The overall rate of hospital mortality in the multicenter study was low at 0.9% (3/348) and "represents what is achievable in screening centers of excellence," Dr. Altorki said.

Ten-year survival was 88% with lobectomy and 90% with sublobar resection (log rank P = .64). There was no difference in patients with tumors less than 2 cm (88% vs. 89%), who represented the majority or 86% of the cohort.

Cox regression analysis, adjusted for the above potential confounders, showed that only age (hazard ratio, 2.9; P less than .0001) and severe emphysema (HR, 4.2; P = .005) significantly predicted survival, whereas sublobar resection did not (HR, 0.8; P = .60), he said.

Invited discussant Dr. Joseph S. Friedberg, chief of thoracic surgery at the University of Pennsylvania Health System-Presbyterian in Philadelphia, expressed surprise that despite undergoing surgery by highly qualified general thoracic surgeons, 70% of sublobar resections were performed as wedge and not segmentectomies, and that more than 40% of sublobar resection patients and nearly a quarter of lobectomy patients did not have one mediastinal node biopsied.

"One would expect, based on the Lung Cancer Study Group analysis and common sense, that some of these patients, especially sublobar resection patients, were understaged and/or undertreated and yet the results are as good as anything in the literature," he said. "How do you reconcile that?"

Dr.
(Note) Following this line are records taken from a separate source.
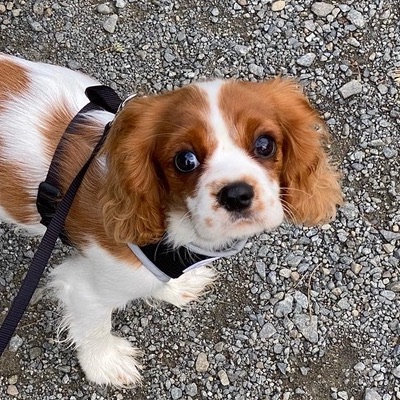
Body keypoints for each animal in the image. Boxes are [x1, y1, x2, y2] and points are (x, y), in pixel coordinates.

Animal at [0, 54, 344, 388]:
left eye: (265, 144)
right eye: (185, 160)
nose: (236, 194)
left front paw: (177, 286)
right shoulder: (85, 286)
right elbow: (94, 326)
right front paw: (105, 364)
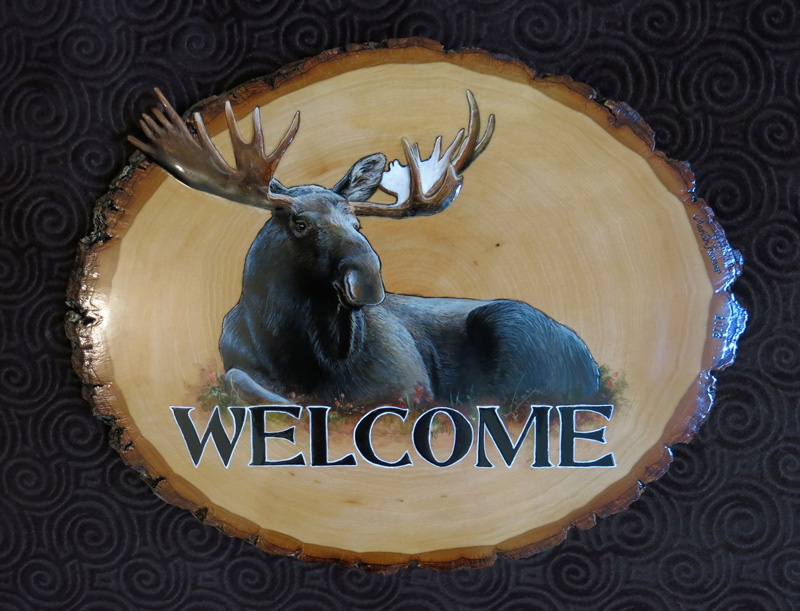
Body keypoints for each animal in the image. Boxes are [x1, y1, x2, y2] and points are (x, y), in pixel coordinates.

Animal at [130, 88, 600, 409]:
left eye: (357, 223)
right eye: (300, 223)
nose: (367, 280)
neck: (306, 353)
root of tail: (592, 367)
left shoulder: (411, 385)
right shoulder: (237, 363)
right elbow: (239, 379)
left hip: (512, 325)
Altorki said assessment of the mediastinal field was disappointing and that further education is needed on the prognostic and therapeutic benefits of such assessment, but that the rate far exceeds what is in the published literature. He also speculated that most of the patients were done by video-assisted thoracic surgery and that mediastinal node assessment may not be as straightforward with VATS as it is with open surgery.